--- Excerpted records ---

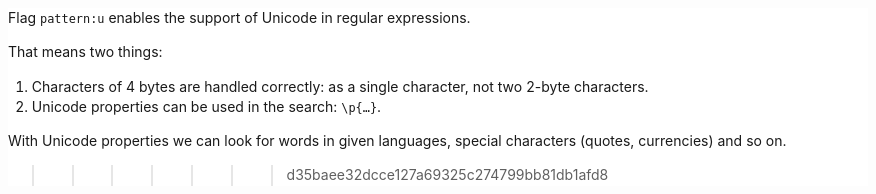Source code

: Flag `pattern:u` enables the support of Unicode in regular expressions.

That means two things:

1. Characters of 4 bytes are handled correctly: as a single character, not two 2-byte characters.
2. Unicode properties can be used in the search: `\p{…}`.

With Unicode properties we can look for words in given languages, special characters (quotes, currencies) and so on.
>>>>>>> d35baee32dcce127a69325c274799bb81db1afd8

---

**Task requirements:** Reproduce every line of the records above verbatim, including the markup and the final marker line, but omit the pictures.

**Answer box:**
Source code

: Flag `pattern:u` enables the support of Unicode in regular expressions.

That means two things:

1. Characters of 4 bytes are handled correctly: as a single character, not two 2-byte characters.
2. Unicode properties can be used in the search: `\p{…}`.

With Unicode properties we can look for words in given languages, special characters (quotes, currencies) and so on.
>>>>>>> d35baee32dcce127a69325c274799bb81db1afd8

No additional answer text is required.